Back in November he e-mailed me as to whether I had any memories, or had unearthed any information in my book research, about the friendship, both social and musical, between conductor and recording industry executive Gustave Haenschen.
Regrettably, I had few memories of Gus and his wife Roxie, except that I knew they were close friends of both my parents. So Jim filled me in, and I thought his remarks would also be of interest to those who follow this blog. With his permission, I reprint some of them here:
Born near St. Louis in 1890, Haenschen became the Director of Popular-Music Recordings in 1919, when the Brunswick Record Company was formed. In 1929, Haenschen left Brunswick to become one of the founders of World Broadcasting Services, which supplied pre-recorded musical programming for the burgeoning radio industry. Haenschen continued to be a major figure in radio broadcasting into the early 1950s, when he retired. Years later, in the late 1960s, he came out of retirement to co-direct the Metropolitan Opera broadcasts as an executive of the G.H. Johnston Company, which produced the broadcasts under Texaco's sponsorship.
I was fortunate to spend considerable time with Gus Haenschen throughout the 1970s, when I was a young professor and administrator at Ithaca College, where Haenschen was a major donor and long-time member of the Board of Trustees. I also had the pleasure of co-directing an oral-history project that Haenschen funded for recording and archiving interviews with early radio and recording artists.
I recall vividly our many conversations about the friendship between your father and Gus Haenschen--not only their musical association (the two first met in 1926, Haenschen recalled), but also the time they spent together working on a number of your father's antique cars. Haenschen was a mechanical engineer (he had graduated from Washington University's College of Engineering) and was also a metallurgist and metal-fabricator. In his shop on the acreage of his estate on Old Rock Lane in Norwalk, CT, he fabricated missing or damaged gears and other metal parts for several of your father's automobiles.

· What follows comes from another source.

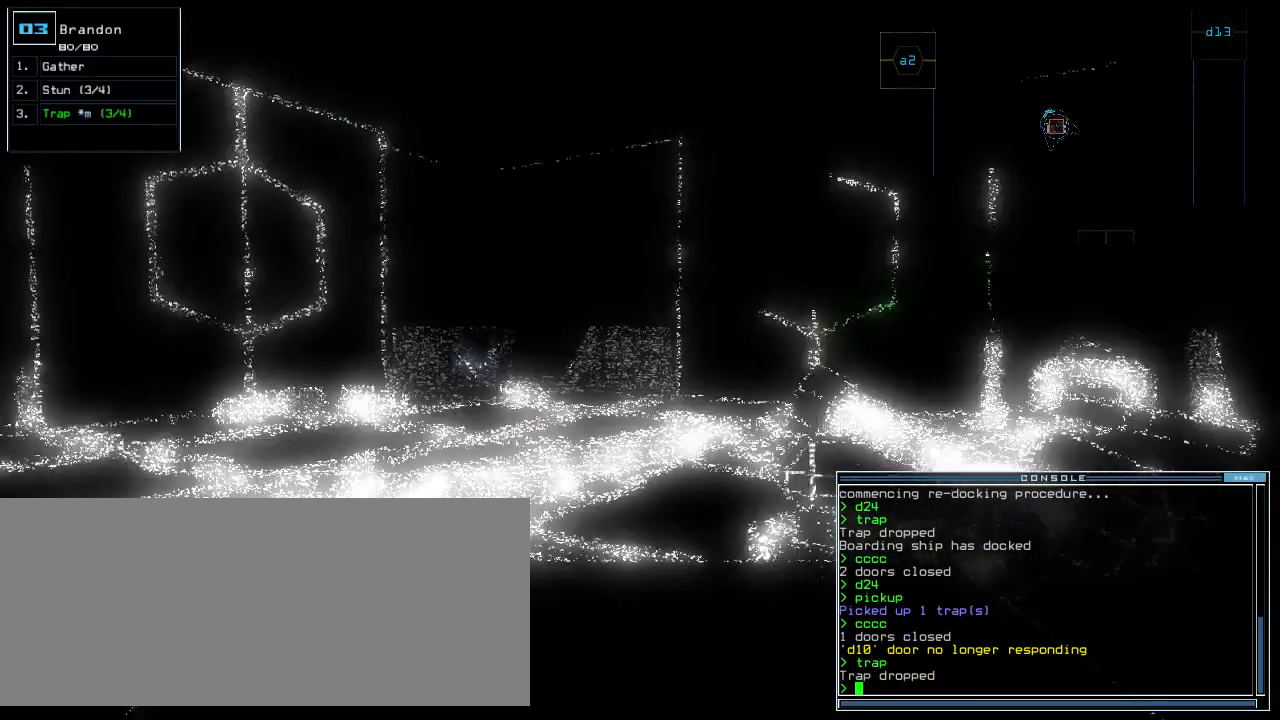
{"keys": ["d", "down"]}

He also spoke of the intense rivalry between your father and tenor Frank Munn, who was a "regular" on "The Palmolive Hour" and many of the other radio shows that Haenschen co-owned or produced. Although Munn's ultra-light lyric-tenor voice had none of the fullness of tone nor the throbbing intensity of your father's range, Munn and your father had a mutual friend in Gus Haenschen--and on one occasion, during a chance encounter between the two tenors outside a Manhattan restaurant, Haenschen literally had to step between Munn and your father to prevent an escalating verbal incident from turning into an outright fistfight. But throughout the twists and turns of the Melton-Munn rivalry, Haenschen managed to remain friends with both men, and was especially elated when your father was offered a contract by the Metropolitan Opera Company.

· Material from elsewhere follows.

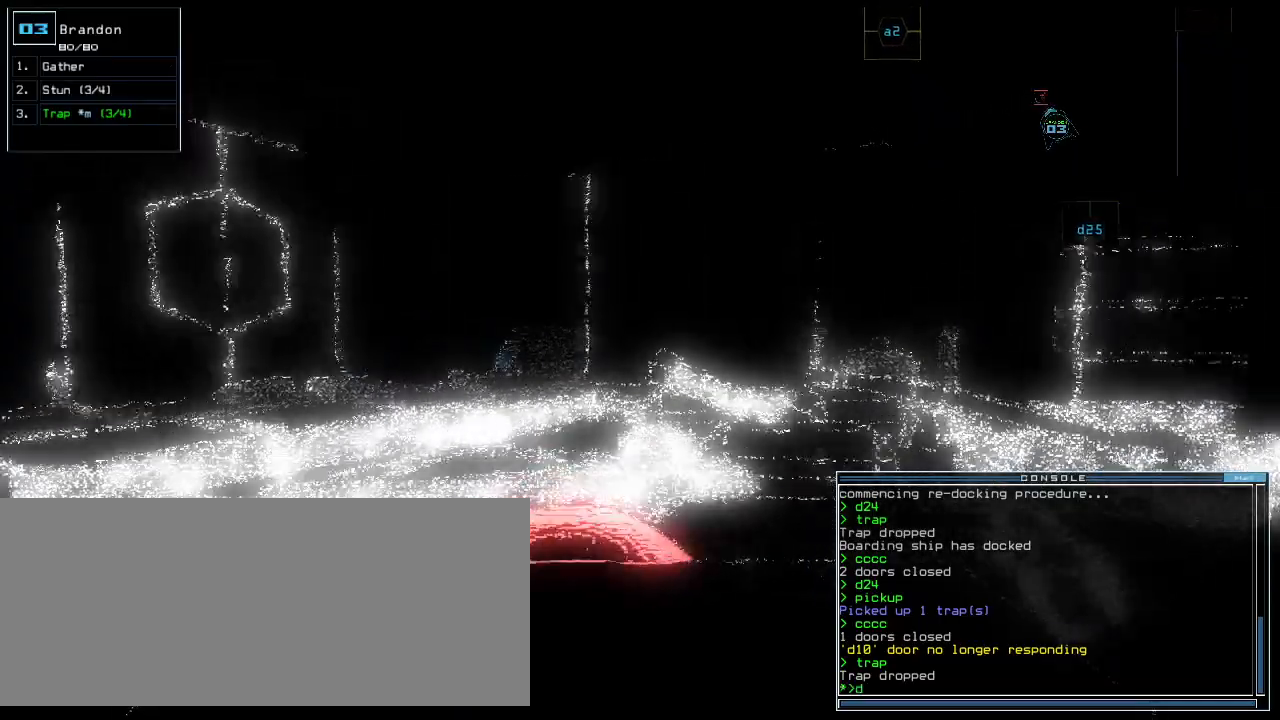
{"keys": ["down"], "events": [[20, "d", "up"], [200, "2", "down"], [220, "2", "up"]]}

On a related note, I had the privilege of writing the biographies of Rosa Ponselle (first for Doubleday in 1982, and later for Amadeus in 1997, her centenary year), Richard Tucker (for E.P. Dutton, 1984), and Lily Pons (Amadeus). All were genuine admirers of your father (including Tucker, who rarely spoke about any other tenors), and Ponselle spoke very warmly of your father as a singer and as a man.